::: Raw records :::

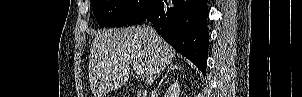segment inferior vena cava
<instances>
[{"instance_id": "1", "label": "inferior vena cava", "mask_w": 302, "mask_h": 97, "mask_svg": "<svg viewBox=\"0 0 302 97\" xmlns=\"http://www.w3.org/2000/svg\"><path fill=\"white\" fill-rule=\"evenodd\" d=\"M149 32H150L151 37H153V39H155V40L157 41V40H158V35H157V33L154 31V29L151 28V27H149ZM153 93H155V91L152 92V94H153Z\"/></svg>"}]
</instances>
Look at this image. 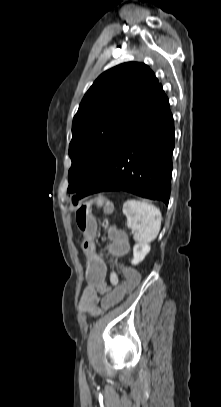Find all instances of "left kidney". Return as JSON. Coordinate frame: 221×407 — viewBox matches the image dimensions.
Returning a JSON list of instances; mask_svg holds the SVG:
<instances>
[{
	"mask_svg": "<svg viewBox=\"0 0 221 407\" xmlns=\"http://www.w3.org/2000/svg\"><path fill=\"white\" fill-rule=\"evenodd\" d=\"M150 252V245L148 243L139 242L133 248L132 264L137 265L144 260L145 256Z\"/></svg>",
	"mask_w": 221,
	"mask_h": 407,
	"instance_id": "5707ae66",
	"label": "left kidney"
}]
</instances>
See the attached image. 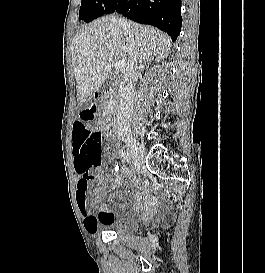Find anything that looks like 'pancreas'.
Listing matches in <instances>:
<instances>
[{"label": "pancreas", "mask_w": 265, "mask_h": 273, "mask_svg": "<svg viewBox=\"0 0 265 273\" xmlns=\"http://www.w3.org/2000/svg\"><path fill=\"white\" fill-rule=\"evenodd\" d=\"M117 105V92L114 88H110L106 93V100L104 104V109L113 111Z\"/></svg>", "instance_id": "1"}]
</instances>
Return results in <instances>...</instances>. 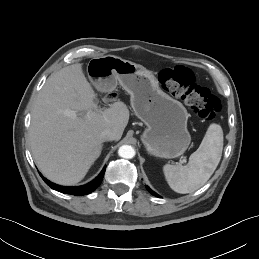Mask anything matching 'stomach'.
<instances>
[{"label":"stomach","mask_w":259,"mask_h":259,"mask_svg":"<svg viewBox=\"0 0 259 259\" xmlns=\"http://www.w3.org/2000/svg\"><path fill=\"white\" fill-rule=\"evenodd\" d=\"M89 79L102 91L117 84L130 94L136 116L147 128L141 140L149 154L160 158L182 155L191 142L187 129L189 114L183 104L163 92L152 71L113 55L92 58Z\"/></svg>","instance_id":"stomach-1"}]
</instances>
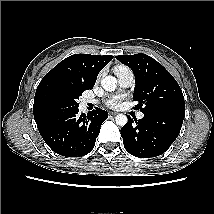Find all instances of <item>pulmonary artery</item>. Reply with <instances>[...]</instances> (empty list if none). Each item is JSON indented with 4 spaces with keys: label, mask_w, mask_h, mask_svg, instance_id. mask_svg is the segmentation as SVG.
<instances>
[{
    "label": "pulmonary artery",
    "mask_w": 214,
    "mask_h": 214,
    "mask_svg": "<svg viewBox=\"0 0 214 214\" xmlns=\"http://www.w3.org/2000/svg\"><path fill=\"white\" fill-rule=\"evenodd\" d=\"M114 73L117 77L118 83L121 87L126 88L129 87L134 80L133 72L128 67H121L114 69ZM91 102L90 100H86V103ZM144 117V113L139 112L137 115L138 119H142Z\"/></svg>",
    "instance_id": "pulmonary-artery-1"
}]
</instances>
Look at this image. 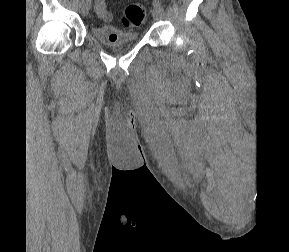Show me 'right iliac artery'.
<instances>
[{"instance_id": "right-iliac-artery-1", "label": "right iliac artery", "mask_w": 289, "mask_h": 252, "mask_svg": "<svg viewBox=\"0 0 289 252\" xmlns=\"http://www.w3.org/2000/svg\"><path fill=\"white\" fill-rule=\"evenodd\" d=\"M87 2L90 4V3H91V0H87Z\"/></svg>"}]
</instances>
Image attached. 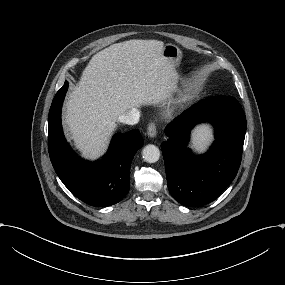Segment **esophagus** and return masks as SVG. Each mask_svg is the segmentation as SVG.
<instances>
[{
    "label": "esophagus",
    "instance_id": "1",
    "mask_svg": "<svg viewBox=\"0 0 285 285\" xmlns=\"http://www.w3.org/2000/svg\"><path fill=\"white\" fill-rule=\"evenodd\" d=\"M147 133H148V136L150 138H153L156 136V125H155V123L152 122L148 125Z\"/></svg>",
    "mask_w": 285,
    "mask_h": 285
}]
</instances>
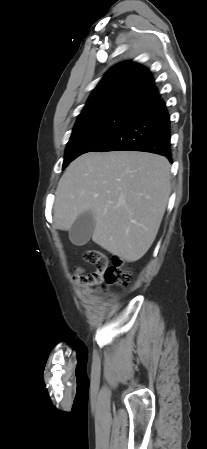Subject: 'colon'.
<instances>
[{
  "label": "colon",
  "mask_w": 207,
  "mask_h": 449,
  "mask_svg": "<svg viewBox=\"0 0 207 449\" xmlns=\"http://www.w3.org/2000/svg\"><path fill=\"white\" fill-rule=\"evenodd\" d=\"M83 260L96 267L90 280L96 281L104 279L105 287L111 285H127L132 280V274L122 268L123 262L115 257L109 265L107 257L100 251L89 249L83 253Z\"/></svg>",
  "instance_id": "5ec220e1"
}]
</instances>
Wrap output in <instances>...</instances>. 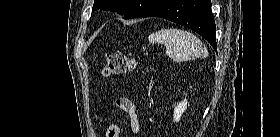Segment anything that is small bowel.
Masks as SVG:
<instances>
[{"label":"small bowel","instance_id":"small-bowel-1","mask_svg":"<svg viewBox=\"0 0 280 137\" xmlns=\"http://www.w3.org/2000/svg\"><path fill=\"white\" fill-rule=\"evenodd\" d=\"M115 103L118 109L122 111L126 116V118L128 119L131 129L134 132H138L140 129L139 122H138V115H139L138 104L129 98H119L116 100ZM111 127H118V126L111 125L109 128Z\"/></svg>","mask_w":280,"mask_h":137}]
</instances>
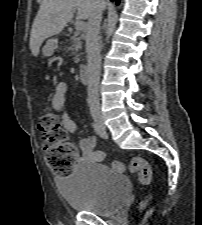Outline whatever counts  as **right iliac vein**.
Returning a JSON list of instances; mask_svg holds the SVG:
<instances>
[{"label":"right iliac vein","mask_w":202,"mask_h":225,"mask_svg":"<svg viewBox=\"0 0 202 225\" xmlns=\"http://www.w3.org/2000/svg\"><path fill=\"white\" fill-rule=\"evenodd\" d=\"M92 117L94 119V121L101 127L105 128L104 126V122H103V117L100 111H92Z\"/></svg>","instance_id":"obj_1"}]
</instances>
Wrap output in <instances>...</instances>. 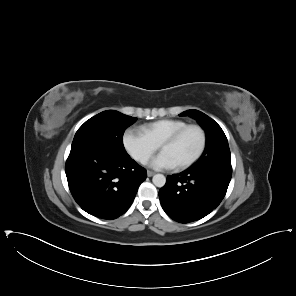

:::

● **Required work**
Starting with the line containing "Outline whatever counts" and continuing through the end of the records, write those lines out again with "Wrap" swapped for "Enclose" and nothing else changed. Omit the pictures.

● **Result of this task**
Outline whatever counts  as **right iliac vein**.
Returning a JSON list of instances; mask_svg holds the SVG:
<instances>
[{"label":"right iliac vein","mask_w":202,"mask_h":225,"mask_svg":"<svg viewBox=\"0 0 202 225\" xmlns=\"http://www.w3.org/2000/svg\"><path fill=\"white\" fill-rule=\"evenodd\" d=\"M92 117L94 119V121L101 127L105 128L104 126V122H103V117L100 111H92Z\"/></svg>","instance_id":"obj_1"}]
</instances>
Enclose output in <instances>...</instances>. 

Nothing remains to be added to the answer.